Answer to Question #54776 in Macroeconomics for Tan Ser Ying
Explain Protectionism of Malaysia
Defence industries of Malaysia
Protectionism is the economic policy of decreasing or even restraining trade between countries through methods such as tariffs on imported goods, restrictive quotas, and a variety of other government regulations designed to allow fair competition between imports and goods and services produced domestically. Such policy allows to support national production and exports to increase the power of the country on the world market and its economy development. Asean countries such as Malaysia must allow more foreign investments with their peers for Asean Economic Community (AEC) to become a reality, with protectionism being one of the biggest stumbling blocks. Most of Asean countries are seen to be afraid to open up their market fast as they want to protect their local interest. The development of the Malaysian defence industry started in the early 1970s when the country embarked on the establishment of a government owned ordnance factory.
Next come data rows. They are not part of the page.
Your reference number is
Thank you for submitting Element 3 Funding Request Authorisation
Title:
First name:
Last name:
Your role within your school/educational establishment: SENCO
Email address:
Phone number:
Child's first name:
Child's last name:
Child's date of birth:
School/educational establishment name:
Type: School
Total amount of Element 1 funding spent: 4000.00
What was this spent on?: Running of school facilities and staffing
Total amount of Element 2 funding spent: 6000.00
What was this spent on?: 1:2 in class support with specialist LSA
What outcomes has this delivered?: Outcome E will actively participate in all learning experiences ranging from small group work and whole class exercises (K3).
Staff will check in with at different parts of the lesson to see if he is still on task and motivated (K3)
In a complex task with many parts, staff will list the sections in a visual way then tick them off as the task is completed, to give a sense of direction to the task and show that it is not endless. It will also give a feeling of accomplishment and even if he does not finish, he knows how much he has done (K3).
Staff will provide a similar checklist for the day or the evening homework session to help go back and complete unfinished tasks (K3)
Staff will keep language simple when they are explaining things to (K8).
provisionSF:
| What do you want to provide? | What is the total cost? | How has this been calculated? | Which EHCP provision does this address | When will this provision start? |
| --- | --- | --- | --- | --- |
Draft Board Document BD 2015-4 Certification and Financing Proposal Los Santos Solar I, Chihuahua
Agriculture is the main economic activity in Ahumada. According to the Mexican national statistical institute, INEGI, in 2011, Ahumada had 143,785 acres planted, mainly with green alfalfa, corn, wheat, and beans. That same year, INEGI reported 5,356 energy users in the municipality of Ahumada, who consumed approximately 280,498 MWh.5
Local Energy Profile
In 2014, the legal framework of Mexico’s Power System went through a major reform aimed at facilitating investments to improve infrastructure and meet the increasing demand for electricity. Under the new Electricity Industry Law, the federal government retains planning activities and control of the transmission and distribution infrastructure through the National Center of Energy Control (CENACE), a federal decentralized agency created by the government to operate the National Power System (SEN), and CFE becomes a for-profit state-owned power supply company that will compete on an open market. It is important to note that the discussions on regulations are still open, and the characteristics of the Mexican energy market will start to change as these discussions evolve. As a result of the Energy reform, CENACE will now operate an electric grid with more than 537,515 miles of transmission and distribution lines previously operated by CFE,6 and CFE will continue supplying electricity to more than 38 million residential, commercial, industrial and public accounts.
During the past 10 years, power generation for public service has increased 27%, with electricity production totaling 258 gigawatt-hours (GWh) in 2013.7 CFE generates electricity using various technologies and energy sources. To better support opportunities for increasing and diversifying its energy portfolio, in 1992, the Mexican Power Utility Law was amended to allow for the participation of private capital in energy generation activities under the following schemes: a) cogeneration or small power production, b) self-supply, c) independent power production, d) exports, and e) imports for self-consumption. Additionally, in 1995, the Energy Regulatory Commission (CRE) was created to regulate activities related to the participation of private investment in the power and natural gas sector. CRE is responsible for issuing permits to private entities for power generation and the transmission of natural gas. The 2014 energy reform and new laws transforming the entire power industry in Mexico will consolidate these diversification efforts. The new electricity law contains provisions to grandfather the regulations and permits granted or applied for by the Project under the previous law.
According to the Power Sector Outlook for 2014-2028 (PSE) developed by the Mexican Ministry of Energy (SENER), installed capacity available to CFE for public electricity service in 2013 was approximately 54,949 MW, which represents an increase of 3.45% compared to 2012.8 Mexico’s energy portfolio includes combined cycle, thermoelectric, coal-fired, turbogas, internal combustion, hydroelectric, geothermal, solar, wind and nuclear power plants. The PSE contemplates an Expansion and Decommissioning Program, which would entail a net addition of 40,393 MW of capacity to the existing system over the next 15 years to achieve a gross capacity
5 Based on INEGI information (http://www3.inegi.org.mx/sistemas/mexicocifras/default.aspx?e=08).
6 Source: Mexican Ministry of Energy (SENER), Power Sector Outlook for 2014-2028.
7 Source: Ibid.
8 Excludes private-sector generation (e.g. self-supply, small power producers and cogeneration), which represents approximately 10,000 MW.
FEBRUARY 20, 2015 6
This was then followed by the privatisation of the depot facilities of the Royal Malaysian Air Force and the Royal Malaysian Navy in the 1980s and 1990s. The 1990s also saw the Malaysian government placing a requirement for offset programmes and technology transfer to be included in any purchase of foreign defence equipment although neither were required to be military or defence industry related. This was in line with the then Prime Minister Mahathir Mohammad’s ‘Vision 2020 ‘ goal of making Malaysia a fully industrialised and technologically advanced nation by 2020 and in line with this was the development of Malaysian industries, especially the aerospace and defence industries via transfer of technology and offset programmes.